Using the entries below, copy out all lines where "Cultural" is found.

**** Stored data

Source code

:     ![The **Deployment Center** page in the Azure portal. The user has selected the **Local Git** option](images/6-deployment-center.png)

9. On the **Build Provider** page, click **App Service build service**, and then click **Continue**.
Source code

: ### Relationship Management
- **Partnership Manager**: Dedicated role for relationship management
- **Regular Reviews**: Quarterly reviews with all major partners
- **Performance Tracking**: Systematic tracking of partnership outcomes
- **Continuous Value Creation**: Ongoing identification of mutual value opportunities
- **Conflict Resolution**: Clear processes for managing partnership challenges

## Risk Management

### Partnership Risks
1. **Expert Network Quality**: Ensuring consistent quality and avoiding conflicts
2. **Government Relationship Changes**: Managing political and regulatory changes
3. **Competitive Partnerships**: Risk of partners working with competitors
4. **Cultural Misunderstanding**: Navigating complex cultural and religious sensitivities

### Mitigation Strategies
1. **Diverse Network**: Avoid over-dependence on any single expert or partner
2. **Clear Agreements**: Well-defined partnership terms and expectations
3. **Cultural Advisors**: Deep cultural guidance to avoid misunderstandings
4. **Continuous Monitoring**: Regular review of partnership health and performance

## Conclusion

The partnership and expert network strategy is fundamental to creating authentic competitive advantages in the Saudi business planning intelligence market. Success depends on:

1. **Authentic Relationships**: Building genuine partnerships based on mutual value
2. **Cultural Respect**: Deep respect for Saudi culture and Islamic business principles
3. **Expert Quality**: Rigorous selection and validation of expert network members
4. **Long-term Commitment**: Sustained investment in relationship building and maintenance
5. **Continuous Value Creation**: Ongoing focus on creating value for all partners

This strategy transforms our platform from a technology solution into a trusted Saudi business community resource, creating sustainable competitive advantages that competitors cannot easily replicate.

********
**** Stored data

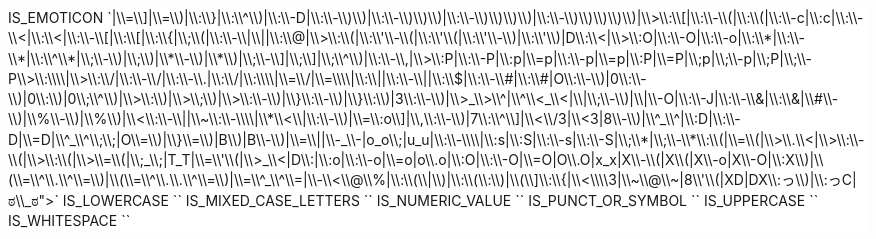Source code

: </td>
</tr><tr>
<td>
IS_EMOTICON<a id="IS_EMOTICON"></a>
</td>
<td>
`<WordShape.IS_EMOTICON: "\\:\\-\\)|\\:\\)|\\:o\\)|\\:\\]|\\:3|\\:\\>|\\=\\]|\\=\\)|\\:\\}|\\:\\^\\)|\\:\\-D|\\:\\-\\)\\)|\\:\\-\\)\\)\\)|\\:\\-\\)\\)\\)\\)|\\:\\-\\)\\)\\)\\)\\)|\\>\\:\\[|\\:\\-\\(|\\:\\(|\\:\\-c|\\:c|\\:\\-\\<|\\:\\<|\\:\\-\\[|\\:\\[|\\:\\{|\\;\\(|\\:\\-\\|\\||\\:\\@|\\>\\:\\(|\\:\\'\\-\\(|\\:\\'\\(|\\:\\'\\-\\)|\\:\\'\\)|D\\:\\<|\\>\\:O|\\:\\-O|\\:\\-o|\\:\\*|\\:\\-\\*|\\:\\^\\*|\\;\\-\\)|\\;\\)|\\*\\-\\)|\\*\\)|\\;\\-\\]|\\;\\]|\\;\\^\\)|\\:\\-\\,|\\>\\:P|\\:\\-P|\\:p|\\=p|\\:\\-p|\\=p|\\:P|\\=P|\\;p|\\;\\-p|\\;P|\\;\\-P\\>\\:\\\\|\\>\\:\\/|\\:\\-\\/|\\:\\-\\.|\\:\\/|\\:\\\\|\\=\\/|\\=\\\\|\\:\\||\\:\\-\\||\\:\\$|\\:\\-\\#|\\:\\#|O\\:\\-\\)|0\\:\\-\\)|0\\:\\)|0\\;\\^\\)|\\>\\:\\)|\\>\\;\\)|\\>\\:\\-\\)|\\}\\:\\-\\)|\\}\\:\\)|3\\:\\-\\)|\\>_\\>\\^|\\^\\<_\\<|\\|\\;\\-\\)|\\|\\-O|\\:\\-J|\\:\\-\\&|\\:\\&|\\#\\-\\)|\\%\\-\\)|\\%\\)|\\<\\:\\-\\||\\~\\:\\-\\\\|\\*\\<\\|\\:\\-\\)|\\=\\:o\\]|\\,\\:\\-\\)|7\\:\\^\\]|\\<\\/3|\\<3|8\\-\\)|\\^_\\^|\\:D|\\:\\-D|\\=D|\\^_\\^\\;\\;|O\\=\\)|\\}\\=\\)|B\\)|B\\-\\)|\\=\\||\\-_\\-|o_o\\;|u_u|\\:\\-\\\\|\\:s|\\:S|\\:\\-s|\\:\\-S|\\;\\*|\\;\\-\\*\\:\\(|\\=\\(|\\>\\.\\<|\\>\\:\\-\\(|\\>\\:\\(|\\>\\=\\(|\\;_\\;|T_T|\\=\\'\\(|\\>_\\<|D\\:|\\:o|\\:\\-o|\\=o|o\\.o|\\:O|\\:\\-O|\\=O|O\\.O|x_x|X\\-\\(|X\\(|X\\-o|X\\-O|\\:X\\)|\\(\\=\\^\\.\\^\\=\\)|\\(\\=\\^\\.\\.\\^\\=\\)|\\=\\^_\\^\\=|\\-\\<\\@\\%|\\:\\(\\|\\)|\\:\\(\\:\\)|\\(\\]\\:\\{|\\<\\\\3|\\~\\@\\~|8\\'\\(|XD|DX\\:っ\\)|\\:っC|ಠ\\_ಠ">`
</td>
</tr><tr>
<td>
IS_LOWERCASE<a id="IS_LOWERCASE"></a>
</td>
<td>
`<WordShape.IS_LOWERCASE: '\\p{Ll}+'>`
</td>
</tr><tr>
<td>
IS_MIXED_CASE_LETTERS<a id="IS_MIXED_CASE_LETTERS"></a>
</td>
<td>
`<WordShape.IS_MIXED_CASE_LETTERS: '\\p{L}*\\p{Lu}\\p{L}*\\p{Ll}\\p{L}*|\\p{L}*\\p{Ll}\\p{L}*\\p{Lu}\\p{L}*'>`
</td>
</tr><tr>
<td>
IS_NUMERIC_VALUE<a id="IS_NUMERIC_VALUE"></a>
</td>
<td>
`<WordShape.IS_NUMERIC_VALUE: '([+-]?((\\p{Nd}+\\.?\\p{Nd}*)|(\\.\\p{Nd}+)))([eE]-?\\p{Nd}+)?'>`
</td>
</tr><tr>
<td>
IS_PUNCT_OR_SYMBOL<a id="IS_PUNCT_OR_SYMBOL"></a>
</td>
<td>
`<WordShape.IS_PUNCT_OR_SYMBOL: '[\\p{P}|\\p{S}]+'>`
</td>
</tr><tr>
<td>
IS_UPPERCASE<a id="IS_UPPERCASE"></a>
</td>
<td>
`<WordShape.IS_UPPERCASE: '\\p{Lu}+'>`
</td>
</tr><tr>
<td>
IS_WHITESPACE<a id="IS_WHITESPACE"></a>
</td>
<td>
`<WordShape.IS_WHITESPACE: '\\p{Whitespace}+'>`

********

§ **Answer section**:
4. **Cultural Misunderstanding**: Navigating complex cultural and religious sensitivities
3. **Cultural Advisors**: Deep cultural guidance to avoid misunderstandings
2. **Cultural Respect**: Deep respect for Saudi culture and Islamic business principles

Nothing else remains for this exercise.